A Response To Dave Armstrong

Dave Armstrong recently wrote four responses (here, here, here, and here) to an article I wrote in 2008. Others have already replied to Dave in the comments sections of those threads, and Steve Hays has written some responses here. I'll be adding some comments of my own in this post and in the coming days.

Dave replied to my article in light of some positive comments made about it by David Waltz, who recently announced his decision to leave Roman Catholicism. Dave opens his first response with some references to Cardinal Newman, and he accuses me of misrepresenting Newman's position on doctrinal development. But while David Waltz did make some comments about Newman and development of doctrine in the process of discussing his decision to leave Roman Catholicism, I didn't mention Newman in my 2008 article.

And Dave says that I "make an analogical argument with the canon issue" in that article, but, as I explain in the article's opening paragraph, I was responding to something I was asked about in an email. I wasn't addressing Newman or looking for "an analogical argument". The person who wrote me the email framed the issue in terms of the canon and church infallibility. As far as I recall, Newman never even came up in the discussion.

Furthermore, though I haven't read much from David Waltz regarding his decision to leave Catholicism, what I have read from him doesn't give me the impression that I had much to do with his decision. He did say some positive things about my article in 2008, but I'm not aware of any evidence that I had much of a role in his decision to leave Catholicism.

Dave repeatedly objects to a lack of documentation in my article, and he makes generalizations about how I don't support my arguments. Keep in mind, again, that I was posting portions of an email I had sent somebody. I wasn't writing in response to Dave or anybody else I was expecting to want the documentation Dave is now asking for. Let's say you're writing an email to a person who trusts your judgment on the matters being discussed. Or say you've already provided documentation in previous emails or previous posts, for example. You probably aren't going to provide documentation in anticipation of objections that will be raised by a third party who decides to enter the discussion more than a year later, a third party who enters the discussion without knowing much about the surrounding context. Dave doesn't know who I was corresponding with in my email. And he's ignoring other posts at the same blog, this one, in which I do argue for my positions and document them at length. I do sometimes summarize my positions without repeating the argumentation I've provided elsewhere, assume that my readers will share some of my beliefs going into the discussion, etc. But that's common practice, and Dave hasn't given us any reason to conclude that it's unacceptable.
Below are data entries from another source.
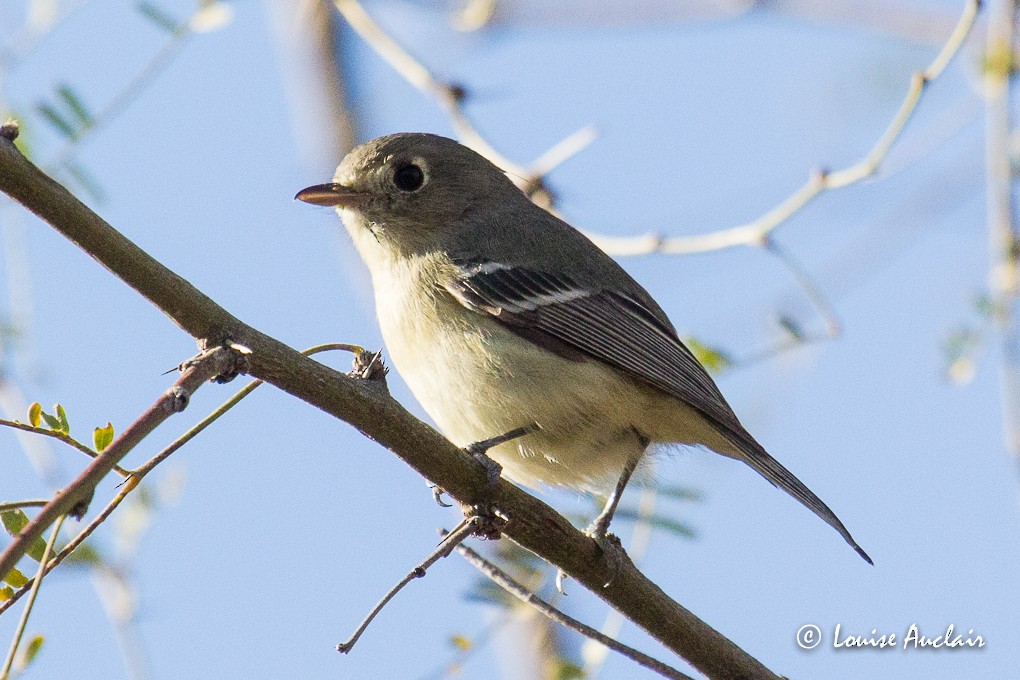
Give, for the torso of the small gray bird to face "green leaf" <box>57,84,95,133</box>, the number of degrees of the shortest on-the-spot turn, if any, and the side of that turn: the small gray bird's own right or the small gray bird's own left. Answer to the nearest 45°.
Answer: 0° — it already faces it

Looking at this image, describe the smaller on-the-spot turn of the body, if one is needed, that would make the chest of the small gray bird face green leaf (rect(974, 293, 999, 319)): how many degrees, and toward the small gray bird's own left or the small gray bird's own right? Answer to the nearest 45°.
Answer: approximately 180°

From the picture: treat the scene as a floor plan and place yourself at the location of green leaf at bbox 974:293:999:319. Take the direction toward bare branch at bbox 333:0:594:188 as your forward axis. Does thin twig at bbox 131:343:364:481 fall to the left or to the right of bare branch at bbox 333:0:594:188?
left

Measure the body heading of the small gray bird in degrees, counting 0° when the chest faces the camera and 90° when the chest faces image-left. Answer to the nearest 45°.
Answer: approximately 90°

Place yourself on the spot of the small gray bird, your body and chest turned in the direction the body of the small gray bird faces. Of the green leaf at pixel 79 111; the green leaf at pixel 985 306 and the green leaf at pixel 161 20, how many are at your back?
1
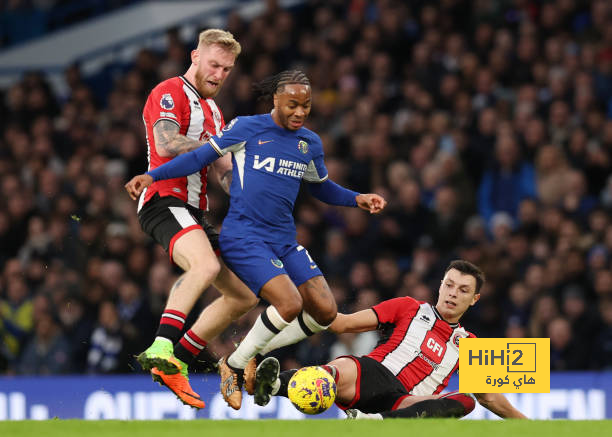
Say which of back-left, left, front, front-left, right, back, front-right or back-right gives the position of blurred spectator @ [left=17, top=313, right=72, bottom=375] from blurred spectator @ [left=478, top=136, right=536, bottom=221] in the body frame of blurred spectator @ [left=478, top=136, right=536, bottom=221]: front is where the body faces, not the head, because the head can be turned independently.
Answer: right

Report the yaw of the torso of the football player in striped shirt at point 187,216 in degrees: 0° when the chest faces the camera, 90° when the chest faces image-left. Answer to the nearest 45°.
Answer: approximately 315°

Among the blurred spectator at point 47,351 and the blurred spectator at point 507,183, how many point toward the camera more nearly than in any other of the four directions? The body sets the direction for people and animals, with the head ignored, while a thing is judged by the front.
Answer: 2

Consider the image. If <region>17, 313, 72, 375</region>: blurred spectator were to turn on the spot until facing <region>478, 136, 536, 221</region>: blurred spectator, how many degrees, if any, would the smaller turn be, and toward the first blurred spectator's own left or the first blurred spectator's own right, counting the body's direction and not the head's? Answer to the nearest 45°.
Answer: approximately 90° to the first blurred spectator's own left

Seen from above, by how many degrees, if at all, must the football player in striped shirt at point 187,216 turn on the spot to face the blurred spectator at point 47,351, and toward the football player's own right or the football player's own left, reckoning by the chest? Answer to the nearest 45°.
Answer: approximately 135° to the football player's own left

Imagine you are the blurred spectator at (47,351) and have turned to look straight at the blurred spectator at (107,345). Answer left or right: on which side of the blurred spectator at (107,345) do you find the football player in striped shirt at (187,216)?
right
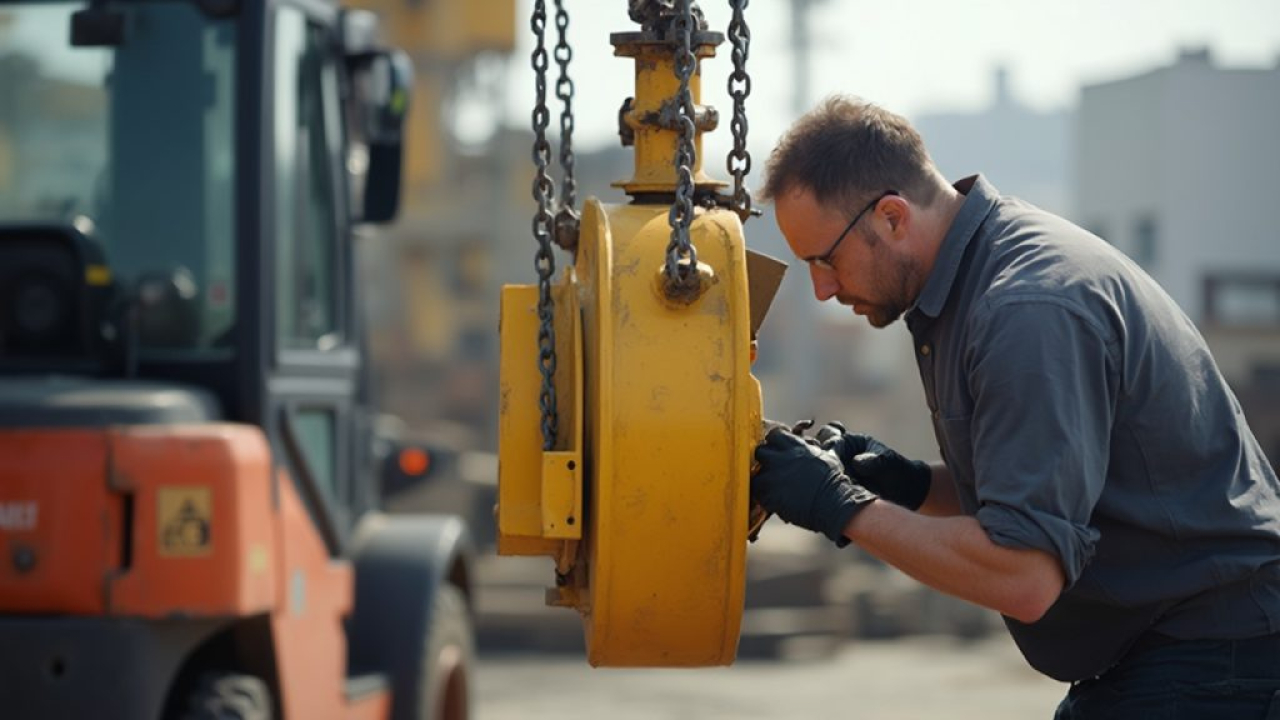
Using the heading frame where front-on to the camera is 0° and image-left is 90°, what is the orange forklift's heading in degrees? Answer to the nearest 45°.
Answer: approximately 225°

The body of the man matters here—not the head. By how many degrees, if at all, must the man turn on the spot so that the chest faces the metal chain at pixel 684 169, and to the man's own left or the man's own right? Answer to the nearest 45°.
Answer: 0° — they already face it

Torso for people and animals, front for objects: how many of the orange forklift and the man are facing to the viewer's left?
1

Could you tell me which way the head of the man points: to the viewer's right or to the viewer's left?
to the viewer's left

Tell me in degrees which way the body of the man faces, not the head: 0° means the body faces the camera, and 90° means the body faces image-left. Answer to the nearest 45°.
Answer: approximately 90°

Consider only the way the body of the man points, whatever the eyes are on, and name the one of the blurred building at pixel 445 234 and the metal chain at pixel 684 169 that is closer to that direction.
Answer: the metal chain

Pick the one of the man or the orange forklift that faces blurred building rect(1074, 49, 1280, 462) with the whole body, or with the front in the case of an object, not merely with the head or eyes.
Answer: the orange forklift
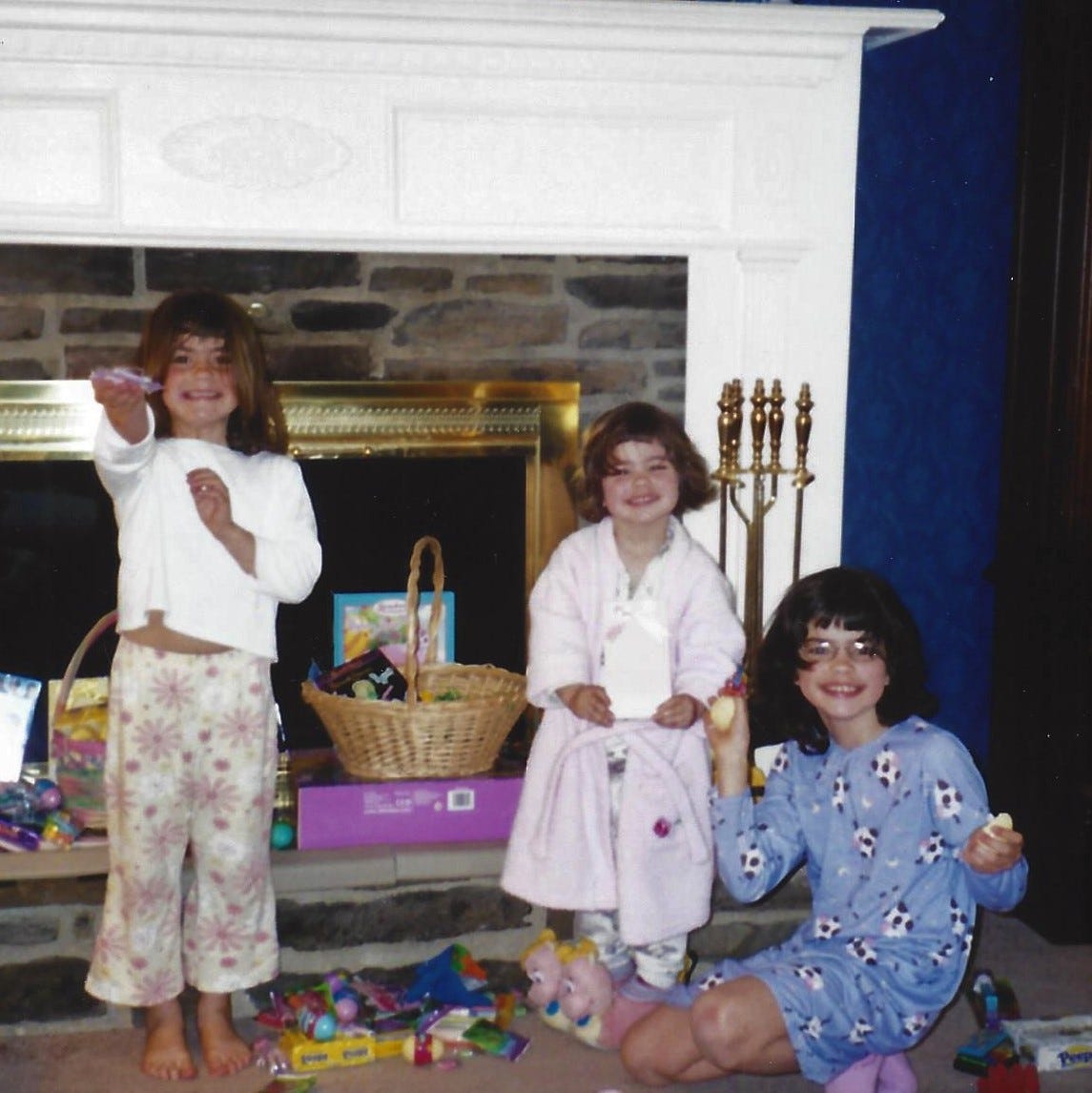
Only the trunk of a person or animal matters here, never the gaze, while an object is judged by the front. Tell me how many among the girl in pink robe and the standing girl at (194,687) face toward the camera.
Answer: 2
In his second reply to me, Dave summarizes my approach and contrasts it with his:

"He has shown himself consistently shoddy with arguments and sources, as I have demonstrated time and again in my debates with him, and again now. The reader can see how I copiously document everything. I don't expect anyone to accept my bald word, as if I am any kind of expert, as Jason does."

And he made some other comments of a similar nature elsewhere in his posts. While Dave makes generalizations about how I don't support my arguments, I'd recommend that people consult my material on Roman Catholicism, the resurrection, or the infancy narratives, for example, and see if Dave's generalizations seem accurate. I would also recommend that people look at Dave's posts at his blog, here, and elsewhere and ask if it's true that he "copiously documents everything".

He also suggests that I've ignored issues that I don't address in the article he's responding to, even if the issues don't have much relevance or have been addressed by me elsewhere. For example, though my article begins with an explanation that I'm addressing "the Protestant New Testament canon", Dave writes in his second response to me:

"We also have a huge amount of patristic support for the Deuterocanon: the books that Protestants demoted from the Bible, but Jason conveniently omits that, because it doesn't fit with the playbook."

Or maybe I didn't address the subject because the person who emailed me didn't ask about it, but asked about the New Testament canon instead. I didn't choose what the emailer would ask me.

We have a large amount of material on the Old Testament canon in the archives here, including articles written by me. My series on the New Testament canon last year had an article that summarizes my position on the Old Testament, including what I think of patristic support for a larger canon.

But the point I'm focusing on here is that I was replying to an emailer. I'm not the one who framed the discussion, and I didn't intend my post to provide all of the documentation that any conceivable reader, like Dave Armstrong more than a year later, might want.

Though I think Dave's framing of the issues is misleading, I want to reply to what he goes on to argue in the remainder of his series. I'll be posting responses as I have time.